The coilovers are 2" x 10" Fox Coilovers. As far as what the tower looks like, check out the Xterra SAS kit on www.purenissan.com as that is what is on my truck. I daily drive my 35s and have had no issues, I may even go up to 36s or 37s soon. A SAS is too much lift to run 32s, I would go 35s at the minimum.


----------



## cgvalant (Nov 14, 2005)

Thought I would post some updated pics of the truck. I have been doing a lot of things on it lately which include moving the sliders up 2", mounting the a-pillar bracket for the snorkel, installing the new wheels and tires, mounting my high-lift on the tire carrier and rebuilding my rear spring pack. Here are some pics of it all:























































And here is the damage from my last trip... lost the damn door handle!


----------



## Heffernan (Apr 17, 2006)

killin' it :thumbup:

Love me an SAS'd Xterra.


----------



## geofftii2002 (Nov 6, 2001)

Very cool build! I really like XTerras - they look great in full on attack trim.


----------



## cgvalant (Nov 14, 2005)

Thank guys!

Well, I found two videos from the last trip, unfortunately that was it. Couldn't find any footage from the harder obstacles.

Where I ripped my door handle off:



First ledge (probably should have aired down more):


----------



## Trike Kid (Sep 28, 2008)

It's too bad you have to make an X so tall to fit a 35, that thing would be awful spooky on the trails around here being that high up. Pretty cool rig though.


----------



## cgvalant (Nov 14, 2005)

It does just fine and has seen plenty of off camber spots.
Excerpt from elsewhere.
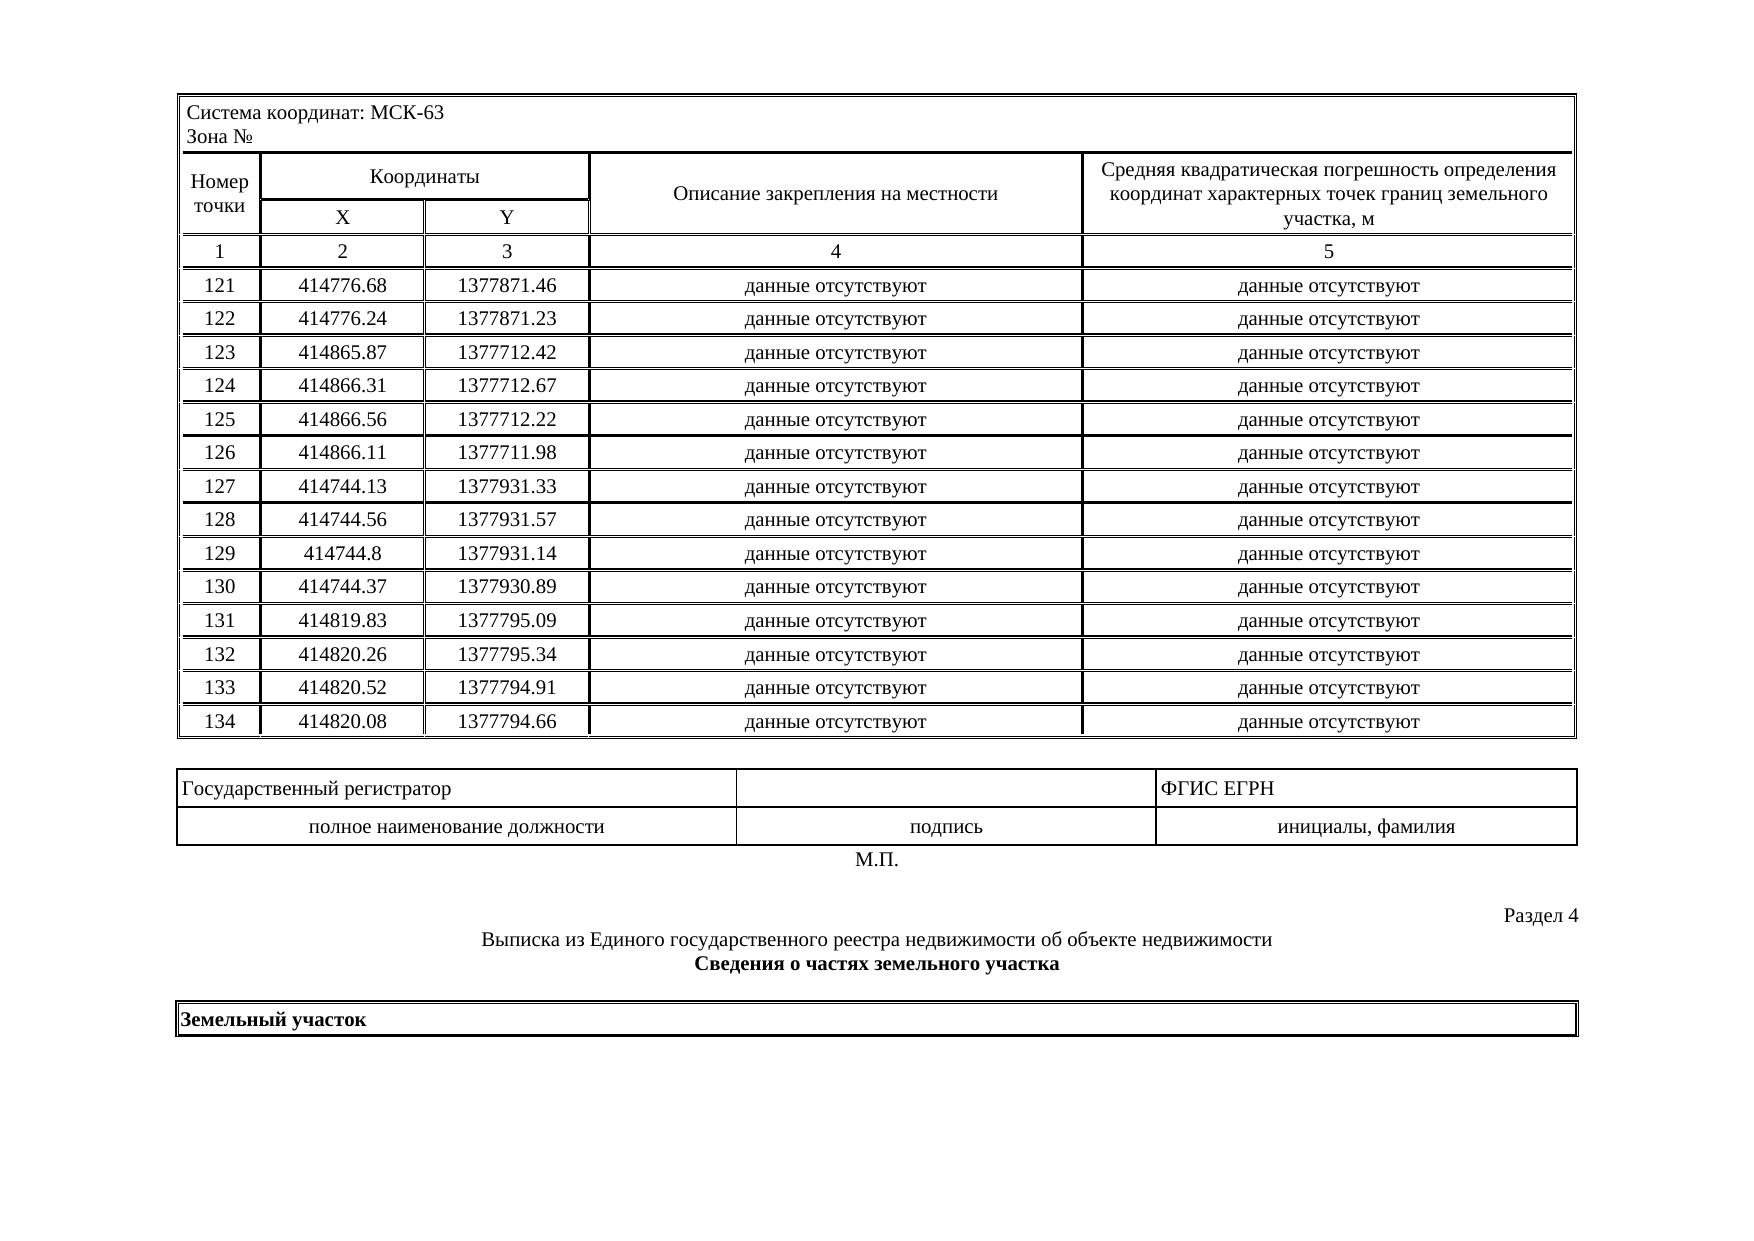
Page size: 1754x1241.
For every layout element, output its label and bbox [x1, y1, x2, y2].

table_header [174, 89, 1580, 1040]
Don't need that much lift to fit 35s (could be running at least 37s but they were to hard to come by) and the body lift makes it look bigger than it really is. Frame is only 22" below the driver seat and it only has about 2" more lift than what it takes to put 33s under an Xterra. There are plenty of Nissans rolling around with the same/similar setup (especially out west) and they all do just fine.


----------



## Trike Kid (Sep 28, 2008)

cgvalant said:


> It does just fine and has seen plenty of off camber spots. Don't need that much lift to fit 35s (could be running at least 37s but they were to hard to come by) and the body lift makes it look bigger than it really is. Frame is only 22" below the driver seat and it only has about 2" more lift than what it takes to put 33s under an Xterra. There are plenty of Nissans rolling around with the same/similar setup (especially out west) and they all do just fine.


I never said it didn't do well, I'm sure it does, I just prefer low/no lift if I can do it. Last tall rig I had spent a fair bit of time on its side or close. Then again I used to run 31's on a volkswagen with no lift at all, and I like the look of cut fenders.


----------



## geofftii2002 (Nov 6, 2001)

Oh boy! You're lucky you didn't bust out the quarter glass. Whew!


----------



## cgvalant (Nov 14, 2005)

I know! You can see the scratches all down the side where the root rubbed the glass, somehow it held though.


----------